COVID-19 vaccine refusal rates may be high among white evangelical Christians, but the International Mission Board — which deploys thousands of missionaries — is not hesitant about the shot.
The global agency of the Southern Baptist Convention, the largest evangelical Protestant denomination in the U.S., announced this month it is requiring vaccinations for missionaries they’re sending into the field amid the pandemic.
The IMB may be the first U.S. missionary agency known to have such a mandate, according to leaders in the field, as other faith groups approach the issue in a variety of ways including limiting where people can serve and making considerations for uneven global access to the vaccines.
“This is a very common-sense decision,” said Ed Stetzer, a Southern Baptist who is dean of Mission, Ministry and Leadership at Wheaton College. “Mission-sending agencies from the United States have the real opportunity to be vaccinated, and they’re going to places around the world that don’t.”

• Task item:
Extract everything from "COVID-19 vaccine refusal" down to "to the vaccines." in the article on the missionary vaccine mandate, keeping the wording unchanged. The listing comes from a separate source.

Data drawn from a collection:
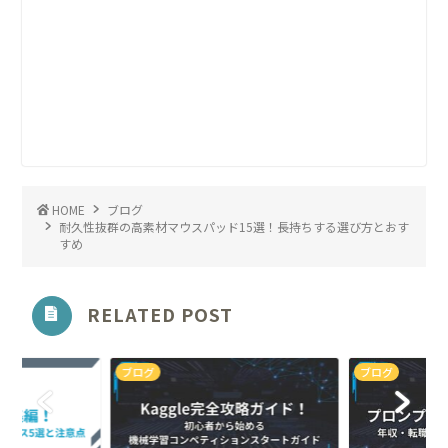
HOME
ブログ
耐久性抜群の高素材マウスパッド15選！長持ちする選び方とおす
すめ
RELATED POST
ブログ
ブログ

• Answer to this exercise:
COVID-19 vaccine refusal rates may be high among white evangelical Christians, but the International Mission Board — which deploys thousands of missionaries — is not hesitant about the shot.
The global agency of the Southern Baptist Convention, the largest evangelical Protestant denomination in the U.S., announced this month it is requiring vaccinations for missionaries they’re sending into the field amid the pandemic.
The IMB may be the first U.S. missionary agency known to have such a mandate, according to leaders in the field, as other faith groups approach the issue in a variety of ways including limiting where people can serve and making considerations for uneven global access to the vaccines.